Text segment.
--------------------------------

The website gained a cult following, partly due to its tie-up with the geek news site Need To Know, and its use of strong language, surreal imagery and savage satire reminiscent of the work of Chris Morris. Regular targets for abuse were the Daily Mail, Mick Hucknall of Simply Red and the TV presenter Rowland Rivron. TVGoHome's most consistent target, however, was fictional. Nathan Barley, an ex-public-school media wannabe living off his parents' wealth, had his life chronicled in a fly-on-the-wall documentary series (in the TVGoHome universe) entitled simply Cunt. The programme mocked the "new media" scene that developed around the turn of the millennium in Hoxton and Shoreditch in east London and its population of middle-class web designers, DJs and magazine producers, their obsessions with absurd fashions and gadgetry, their inevitably feeble attempts at creativity and their tireless and ludicrous efforts to embody the cutting edge of urban cool. Two spinoff books were later released: a TVGoHome compilation of old and new material, and Unnovations, mocking the now-defunct Innovations catalogue.

A television show was produced in 2001, consisting of six half-hour episodes broadcast on E4, later compiled for broadcast on Channel 4. It was written by Brooker, among others, and directed by Tristram Shapeero, who also directed the controversial Brass Eye special on paedophilia. An Unnovations TV show was also produced, and broadcast on UK Play.

Brooker has cited the increasing absurdity of reality television as one of the main reasons he stopped writing TVGoHome. The ideas for real life shows such as Touch the Truck, in which contestants must continually touch a truck for 24 hours in order to win a prize, were the kind of idea that at one point would only have existed as a satirical creation of Brooker's website. Now that they were becoming a reality, Brooker felt it was time to stop.

--------------------------------

Records supplied.
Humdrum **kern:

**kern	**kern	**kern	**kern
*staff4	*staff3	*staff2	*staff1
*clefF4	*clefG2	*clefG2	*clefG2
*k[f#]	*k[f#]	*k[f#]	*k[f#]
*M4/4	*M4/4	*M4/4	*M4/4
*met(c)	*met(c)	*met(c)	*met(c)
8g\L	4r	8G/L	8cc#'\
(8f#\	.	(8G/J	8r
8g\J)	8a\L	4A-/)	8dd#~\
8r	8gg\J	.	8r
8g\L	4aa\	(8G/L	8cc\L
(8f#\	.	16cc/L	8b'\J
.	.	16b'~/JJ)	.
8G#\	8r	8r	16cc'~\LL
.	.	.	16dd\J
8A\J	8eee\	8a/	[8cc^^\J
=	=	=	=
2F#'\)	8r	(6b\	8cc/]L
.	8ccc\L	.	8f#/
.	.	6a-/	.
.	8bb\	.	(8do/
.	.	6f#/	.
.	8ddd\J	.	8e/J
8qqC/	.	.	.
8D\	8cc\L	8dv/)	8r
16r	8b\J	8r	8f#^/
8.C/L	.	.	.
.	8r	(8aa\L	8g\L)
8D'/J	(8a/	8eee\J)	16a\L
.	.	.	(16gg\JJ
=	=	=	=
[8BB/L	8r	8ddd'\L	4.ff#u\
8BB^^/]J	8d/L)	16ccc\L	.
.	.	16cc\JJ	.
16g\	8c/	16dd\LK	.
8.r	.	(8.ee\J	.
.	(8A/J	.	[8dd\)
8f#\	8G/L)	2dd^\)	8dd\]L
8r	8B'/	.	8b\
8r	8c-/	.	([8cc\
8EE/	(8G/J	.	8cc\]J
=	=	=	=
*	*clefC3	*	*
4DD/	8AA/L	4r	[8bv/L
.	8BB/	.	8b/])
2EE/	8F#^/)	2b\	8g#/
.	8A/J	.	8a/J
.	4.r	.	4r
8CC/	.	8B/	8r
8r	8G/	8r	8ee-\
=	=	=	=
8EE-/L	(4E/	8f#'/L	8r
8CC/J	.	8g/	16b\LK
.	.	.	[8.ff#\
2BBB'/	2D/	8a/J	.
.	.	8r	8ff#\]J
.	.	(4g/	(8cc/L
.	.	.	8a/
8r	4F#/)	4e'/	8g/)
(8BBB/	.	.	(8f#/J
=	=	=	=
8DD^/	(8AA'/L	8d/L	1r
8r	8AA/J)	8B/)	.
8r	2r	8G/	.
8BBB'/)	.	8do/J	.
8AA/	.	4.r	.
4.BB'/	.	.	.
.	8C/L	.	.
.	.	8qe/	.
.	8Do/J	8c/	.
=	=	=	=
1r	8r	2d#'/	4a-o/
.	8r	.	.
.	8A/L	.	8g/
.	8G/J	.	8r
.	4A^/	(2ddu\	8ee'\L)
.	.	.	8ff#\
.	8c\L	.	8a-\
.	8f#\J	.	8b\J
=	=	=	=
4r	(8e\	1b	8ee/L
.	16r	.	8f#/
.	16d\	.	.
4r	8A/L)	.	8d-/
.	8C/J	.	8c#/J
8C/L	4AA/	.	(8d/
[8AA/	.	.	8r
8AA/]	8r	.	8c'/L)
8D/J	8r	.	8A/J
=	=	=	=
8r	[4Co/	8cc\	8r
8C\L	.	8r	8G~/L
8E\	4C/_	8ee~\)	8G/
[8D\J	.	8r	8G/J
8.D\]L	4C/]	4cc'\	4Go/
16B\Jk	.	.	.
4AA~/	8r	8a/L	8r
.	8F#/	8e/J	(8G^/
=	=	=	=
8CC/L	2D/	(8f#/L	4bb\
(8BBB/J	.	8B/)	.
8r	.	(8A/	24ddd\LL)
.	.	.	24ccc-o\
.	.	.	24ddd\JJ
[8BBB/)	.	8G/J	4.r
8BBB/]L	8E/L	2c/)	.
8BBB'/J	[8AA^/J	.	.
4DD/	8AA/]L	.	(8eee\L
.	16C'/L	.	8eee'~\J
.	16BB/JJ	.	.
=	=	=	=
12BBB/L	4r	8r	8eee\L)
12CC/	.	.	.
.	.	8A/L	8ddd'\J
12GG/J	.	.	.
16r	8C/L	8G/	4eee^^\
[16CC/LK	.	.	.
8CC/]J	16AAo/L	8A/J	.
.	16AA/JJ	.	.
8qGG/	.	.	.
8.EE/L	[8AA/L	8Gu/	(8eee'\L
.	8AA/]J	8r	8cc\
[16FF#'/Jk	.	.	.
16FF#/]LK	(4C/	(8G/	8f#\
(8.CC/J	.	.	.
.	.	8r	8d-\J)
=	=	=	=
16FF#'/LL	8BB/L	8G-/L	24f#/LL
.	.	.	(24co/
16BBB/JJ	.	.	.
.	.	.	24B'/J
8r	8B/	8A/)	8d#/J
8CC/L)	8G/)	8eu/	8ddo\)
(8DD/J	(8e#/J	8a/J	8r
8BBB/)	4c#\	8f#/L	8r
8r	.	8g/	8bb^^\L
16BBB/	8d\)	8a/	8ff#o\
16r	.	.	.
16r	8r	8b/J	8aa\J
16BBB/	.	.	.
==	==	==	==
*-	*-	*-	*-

--------------------------------

Job.
In the TVGoHome text, turn the paragraph beginning "A television show was produced in 2001" into a bulleted list that keeps its main facts.

Correct output.
- Produced in 2001 as six half-hour episodes broadcast on E4, later compiled for broadcast on Channel 4
- Written by Brooker, among others
- Directed by Tristram Shapeero, who also directed the controversial Brass Eye special on paedophilia
- An Unnovations TV show was also produced and broadcast on UK Play